As construction workers operating heavy machinery work on a parking lot in the background, Marshfield Clinic Health System announced a different construction project would soon be starting.

“This new addition will go right where we’re standing today and should be completed within a year,” said Ty Erickson, chief administrative officer.

Connected to the new section of the Marshfield Medical Center-Minocqua hospital, the health system will be adding a new 45,000 square foot wing.

MCHS Minocqua 1.jpg
Katie Thoresen

The most critical part of the expansion is the beds it will add. Marshfield will go from 19 to 31 inpatient rooms.

“I would say that a lot of the pressure we felt to get phase II built was just because of the high demand,” said Dr. Michael Schaars, vice president of medical affairs.

He says since the Minocqua hospital opened in June 2020 it has treated and discharged more than 2,000 patients.

It’s been pushed to the max many times in terms of number of beds needed and not just because of COVID

“Fortunately, we don’t really have much for COVID patients right now. We’ve had zero or maybe one at the most and we’re still full,” said Schaars.

This expansion will complete a picture of health care Marshfield Clinic first started envisioning more than seven years ago.

MCHS Minocqua 3.jpg
Katie Thoresen
Sarah Omtvedt-Beck, Tressa Hastreiter, Julie Clark, Patti Kerkorian, Matthew Thomas M.D., Gordon Edwards, Ty Erickson, Michael Schaars, M.D., Michael McGill M.D., Klaus Kutschke M.D., Brent Haitt, and Rachelle Tuyls break ground on the new hospital wing for Marshfield Medical Center-Minocqua.
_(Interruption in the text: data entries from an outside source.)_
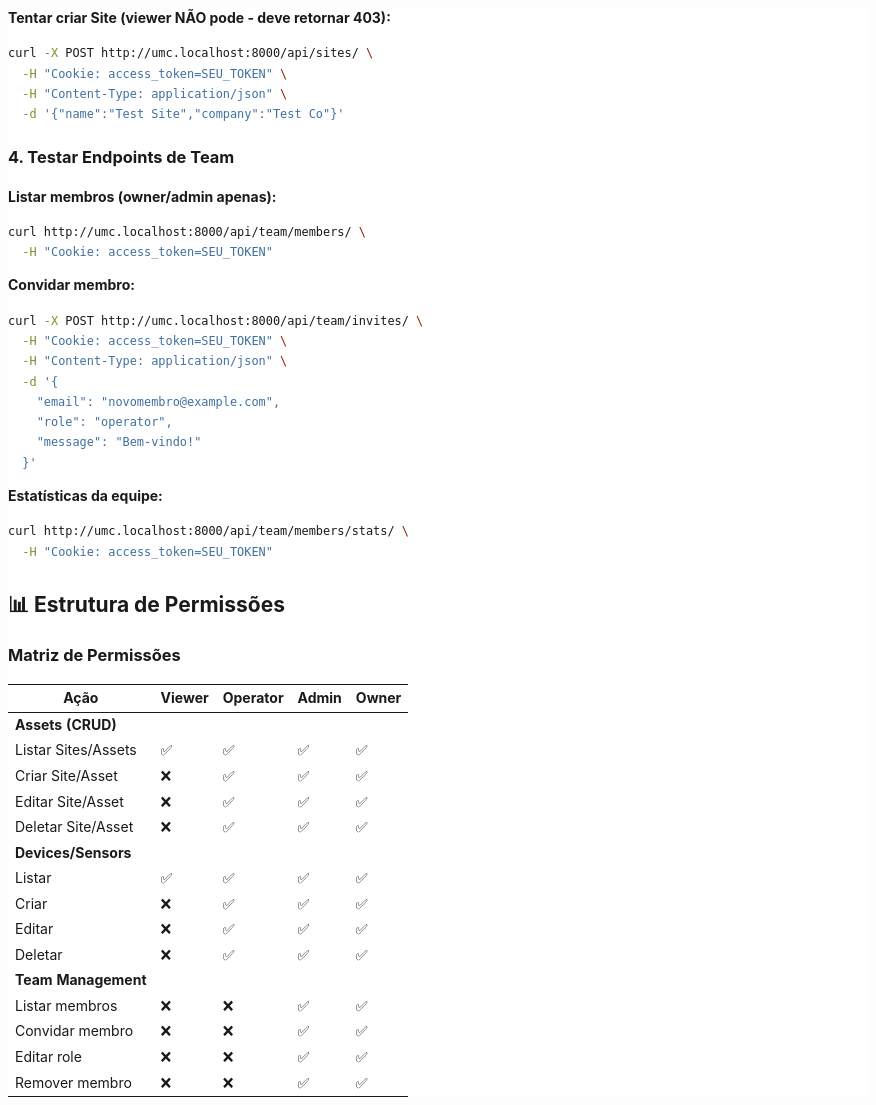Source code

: **Tentar criar Site (viewer NÃO pode - deve retornar 403):**
```bash
curl -X POST http://umc.localhost:8000/api/sites/ \
  -H "Cookie: access_token=SEU_TOKEN" \
  -H "Content-Type: application/json" \
  -d '{"name":"Test Site","company":"Test Co"}'
```

### 4. Testar Endpoints de Team

**Listar membros (owner/admin apenas):**
```bash
curl http://umc.localhost:8000/api/team/members/ \
  -H "Cookie: access_token=SEU_TOKEN"
```

**Convidar membro:**
```bash
curl -X POST http://umc.localhost:8000/api/team/invites/ \
  -H "Cookie: access_token=SEU_TOKEN" \
  -H "Content-Type: application/json" \
  -d '{
    "email": "novomembro@example.com",
    "role": "operator",
    "message": "Bem-vindo!"
  }'
```

**Estatísticas da equipe:**
```bash
curl http://umc.localhost:8000/api/team/members/stats/ \
  -H "Cookie: access_token=SEU_TOKEN"
```

## 📊 Estrutura de Permissões

### Matriz de Permissões

| Ação | Viewer | Operator | Admin | Owner |
|------|--------|----------|-------|-------|
| **Assets (CRUD)** |
| Listar Sites/Assets | ✅ | ✅ | ✅ | ✅ |
| Criar Site/Asset | ❌ | ✅ | ✅ | ✅ |
| Editar Site/Asset | ❌ | ✅ | ✅ | ✅ |
| Deletar Site/Asset | ❌ | ✅ | ✅ | ✅ |
| **Devices/Sensors** |
| Listar | ✅ | ✅ | ✅ | ✅ |
| Criar | ❌ | ✅ | ✅ | ✅ |
| Editar | ❌ | ✅ | ✅ | ✅ |
| Deletar | ❌ | ✅ | ✅ | ✅ |
| **Team Management** |
| Listar membros | ❌ | ❌ | ✅ | ✅ |
| Convidar membro | ❌ | ❌ | ✅ | ✅ |
| Editar role | ❌ | ❌ | ✅ | ✅ |
| Remover membro | ❌ | ❌ | ✅ | ✅ |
Back then doctors with Marshfield in Minocqua would treat patients at the clinic but would have to go across the street to Howard Young or another hospital for surgeries.

“That’s kind of opposite from a lot of other places where they might build the hospital, but they don’t have the medical staff to take care of the patients there. We were fortunate. We had the groundwork and the foundation already laid with 30 years of having physicians here,” said Dr. Schaars.

Doctor’s like urologist Matthew Thomas, who has been with Marshfield for 17 years, says having everything on one campus have improved how treats his patients.

He no longer has to run back and forth, sometimes literally, and often at the cost of patient appointments.

Thomas believes this expansion will only add to the improved care.

“We’ll be able to care for our patients and the members of our community within our community,” said Thomas.